> **Work instructions**
Omitting every picture, output the records below exactly, please.

(Input data Opens)

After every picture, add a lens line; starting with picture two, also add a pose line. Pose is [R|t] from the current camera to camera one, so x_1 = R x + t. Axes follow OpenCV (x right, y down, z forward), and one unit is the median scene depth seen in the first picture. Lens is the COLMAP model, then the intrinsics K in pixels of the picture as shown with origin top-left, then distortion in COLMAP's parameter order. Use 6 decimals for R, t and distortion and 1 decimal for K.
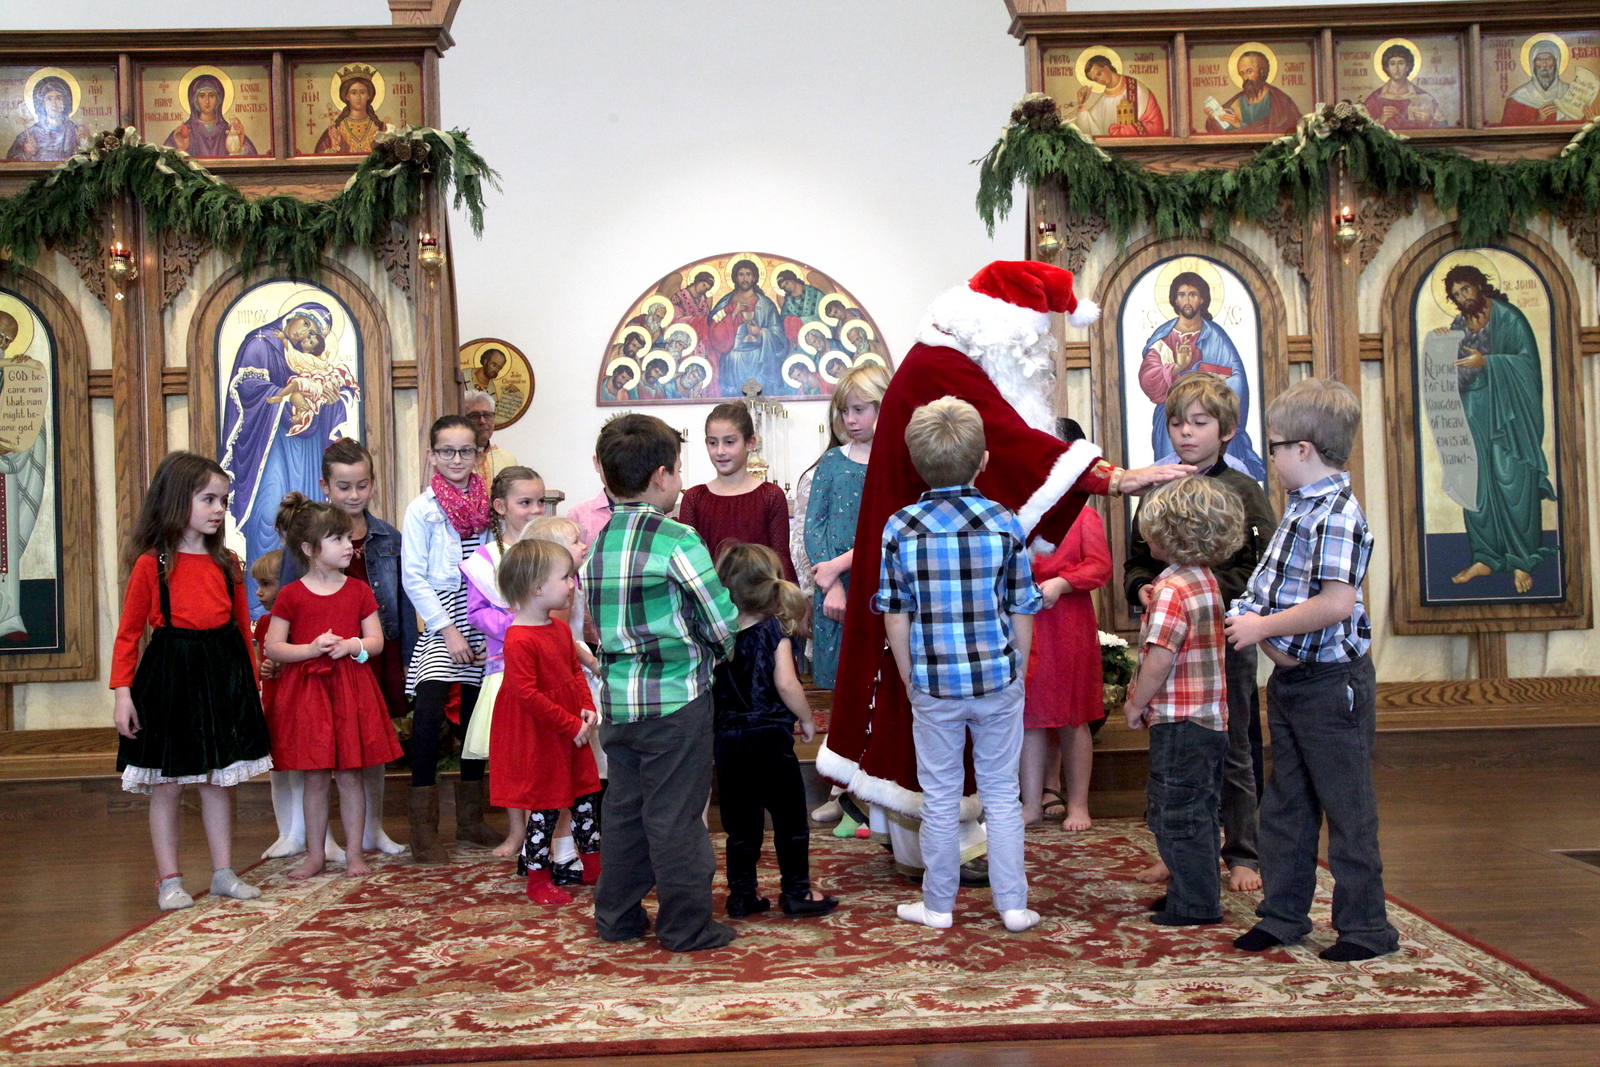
lens RADIAL K [[1543.2, 0, 802.4], [0, 1543.2, 553.6], [0, 0, 1]] dist [0.027432, 0.000000]
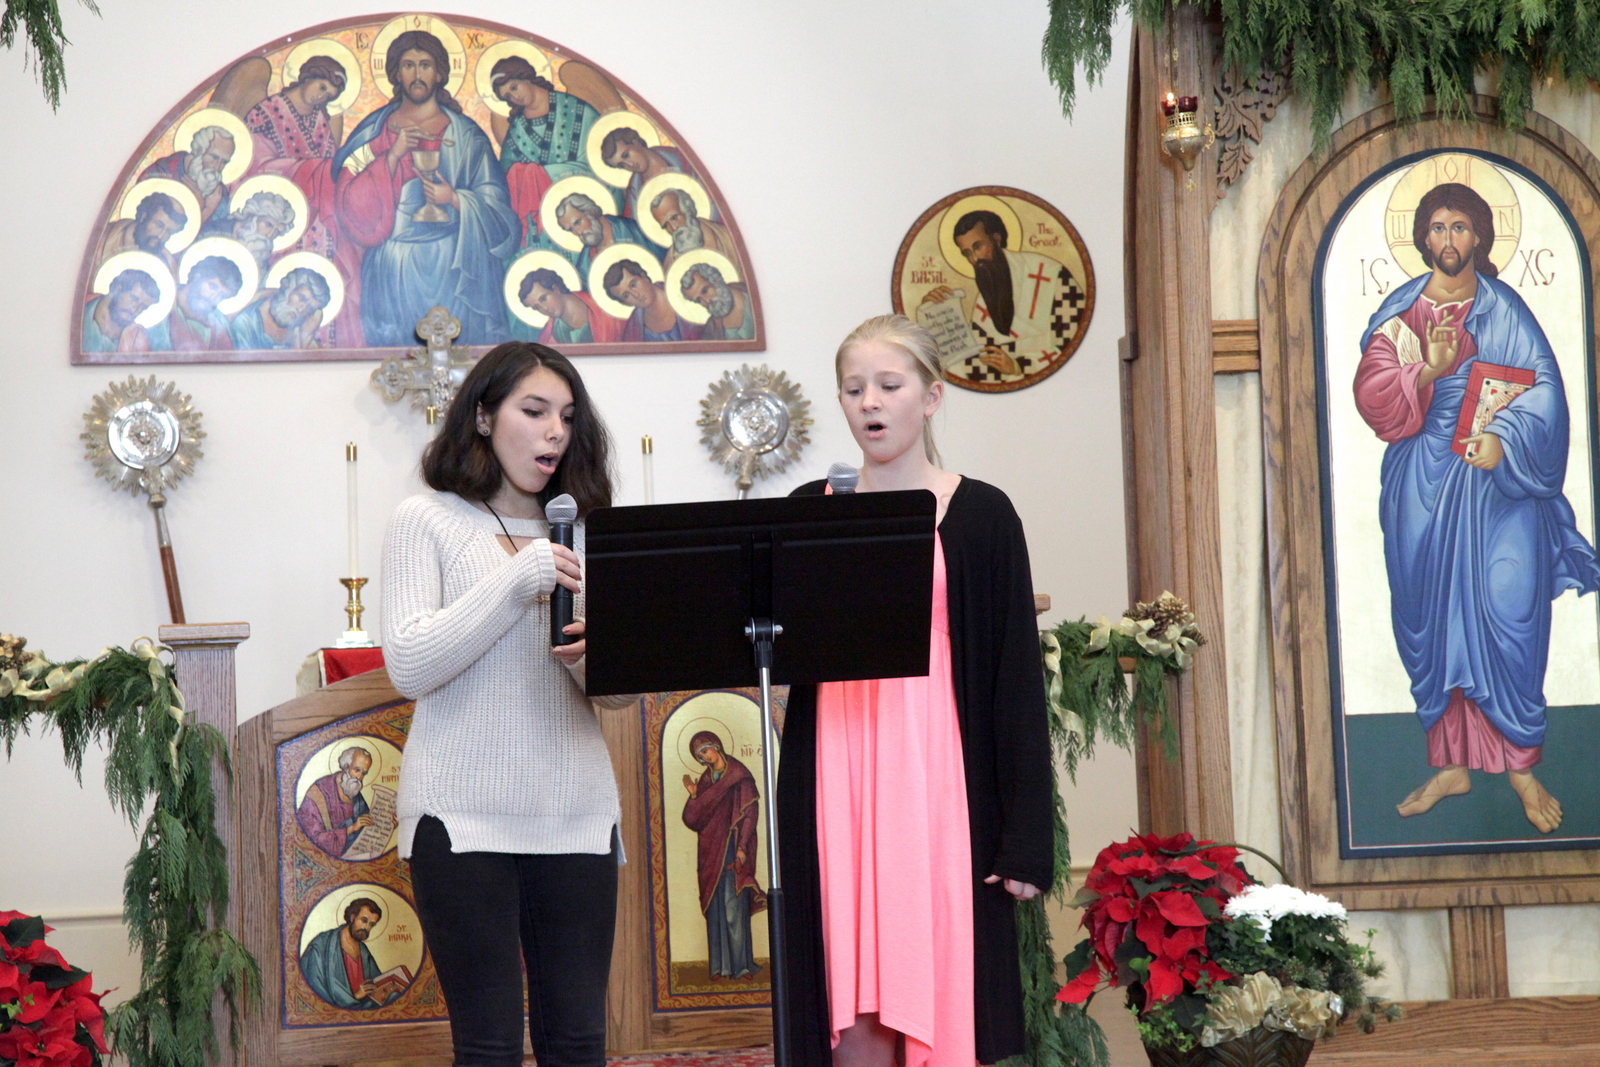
lens RADIAL K [[4307.6, 0, 782.1], [0, 4307.6, 569.3], [0, 0, 1]] dist [0.606935, 0.000000]
pose [[0.993238, -0.001323, 0.116090, -0.138624], [0.003234, 0.999862, -0.016273, -0.031802], [-0.116052, 0.016538, 0.993105, -0.412043]]
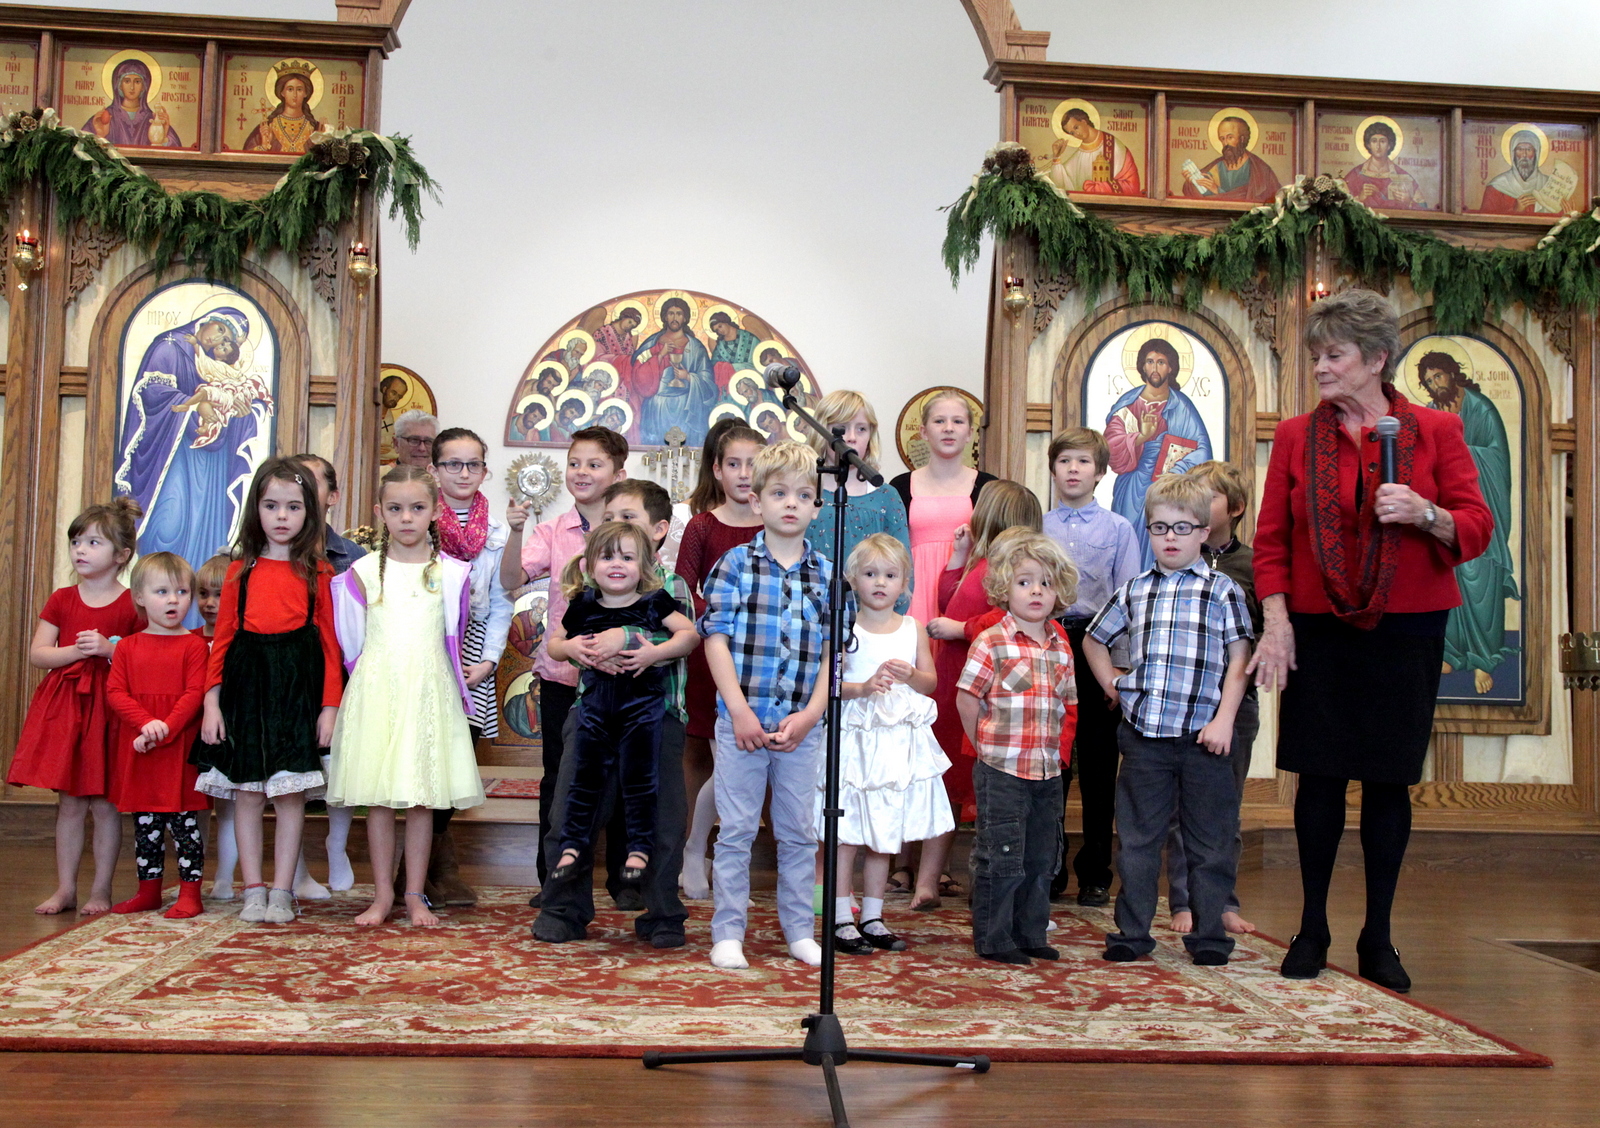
lens RADIAL K [[1743.1, 0, 785.9], [0, 1743.1, 576.8], [0, 0, 1]] dist [-0.003745, 0.000000]
pose [[0.996896, 0.060951, 0.049826, -0.024297], [-0.059109, 0.997542, -0.037644, 0.019067], [-0.051997, 0.034582, 0.998048, -0.057728]]
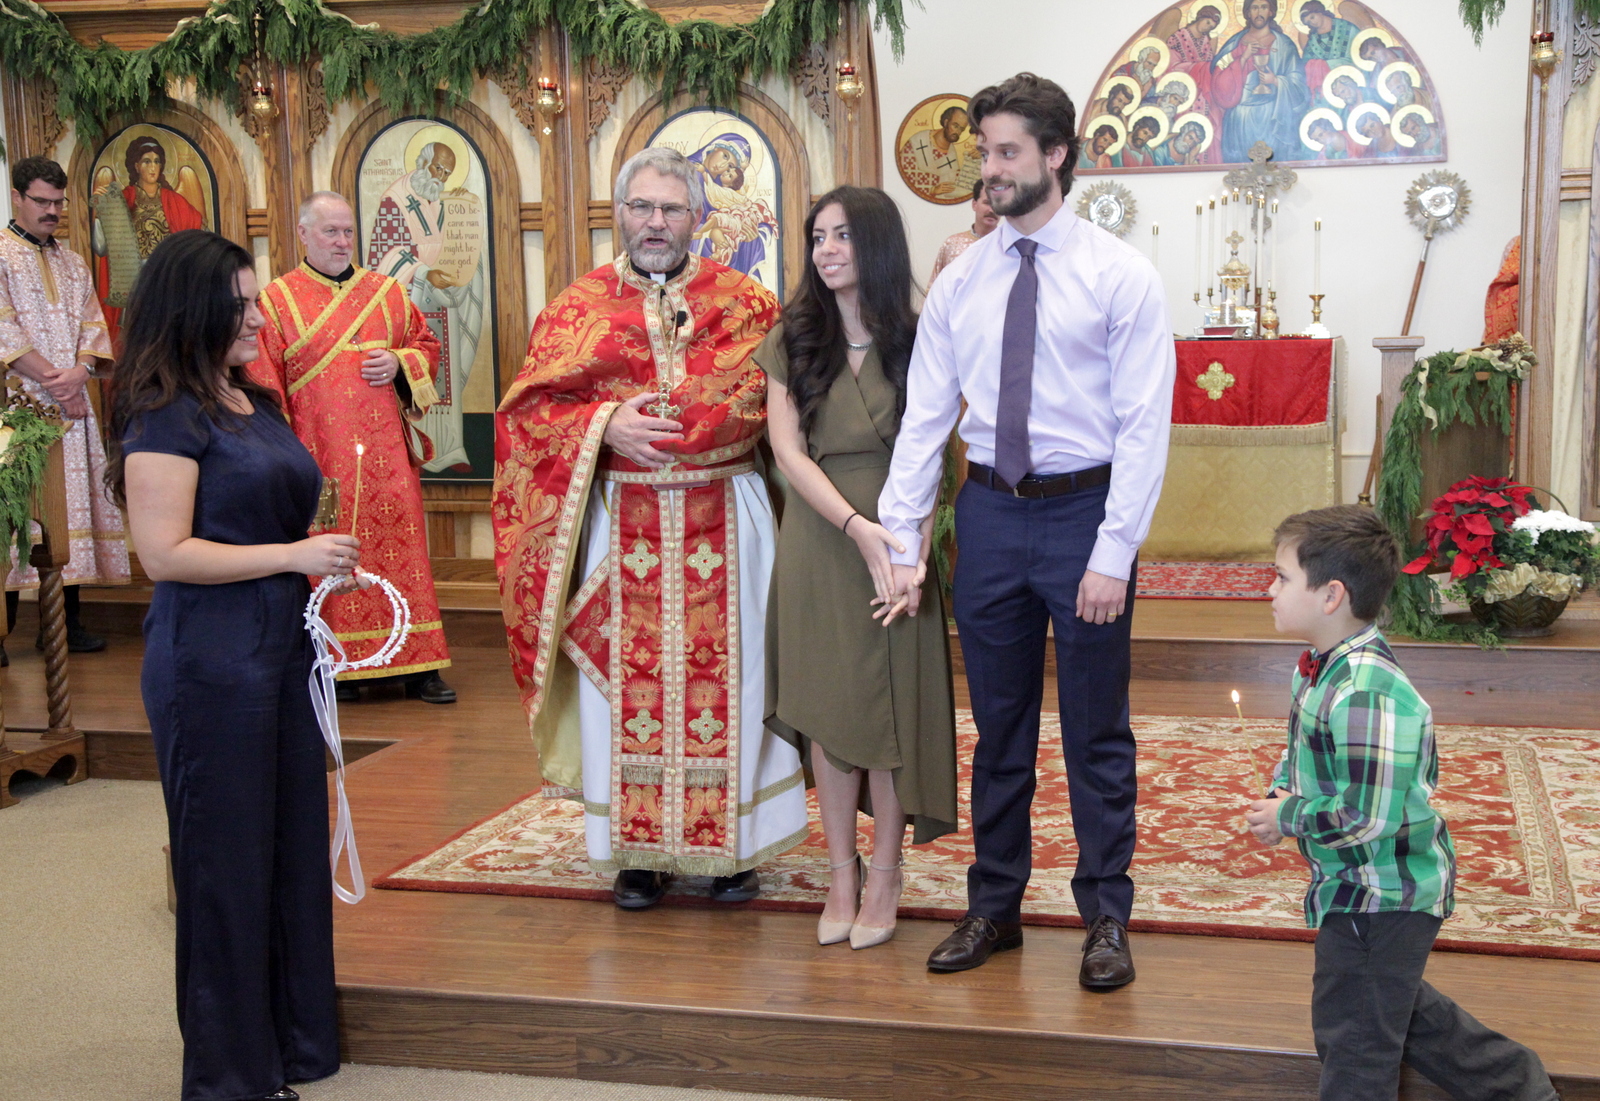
lens RADIAL K [[2028.2, 0, 873.9], [0, 2028.2, 605.3], [0, 0, 1]] dist [0.073280, 0.000000]
pose [[0.964831, 0.054706, -0.257117, 0.108247], [-0.011875, 0.986178, 0.165265, -0.081952], [0.262604, -0.156400, 0.952144, -0.223321]]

(Input data Closes)

> **Reply**
After every picture, add a lens line; starting with picture two, also add a pose line. Pose is [R|t] from the current camera to camera one, so x_1 = R x + t. Axes follow OpenCV (x right, y down, z forward), and one unit is the median scene depth seen in the first picture. Lens is the COLMAP model, then the intrinsics K in pixels of the picture as shown with origin top-left, then distortion in COLMAP's parameter order. Use 6 decimals for R, t and distortion and 1 decimal for K.
lens RADIAL K [[1543.2, 0, 802.4], [0, 1543.2, 553.6], [0, 0, 1]] dist [0.027432, 0.000000]
lens RADIAL K [[4307.6, 0, 782.1], [0, 4307.6, 569.3], [0, 0, 1]] dist [0.606935, 0.000000]
pose [[0.993238, -0.001323, 0.116090, -0.138624], [0.003234, 0.999862, -0.016273, -0.031802], [-0.116052, 0.016538, 0.993105, -0.412043]]
lens RADIAL K [[1743.1, 0, 785.9], [0, 1743.1, 576.8], [0, 0, 1]] dist [-0.003745, 0.000000]
pose [[0.996896, 0.060951, 0.049826, -0.024297], [-0.059109, 0.997542, -0.037644, 0.019067], [-0.051997, 0.034582, 0.998048, -0.057728]]
lens RADIAL K [[2028.2, 0, 873.9], [0, 2028.2, 605.3], [0, 0, 1]] dist [0.073280, 0.000000]
pose [[0.964831, 0.054706, -0.257117, 0.108247], [-0.011875, 0.986178, 0.165265, -0.081952], [0.262604, -0.156400, 0.952144, -0.223321]]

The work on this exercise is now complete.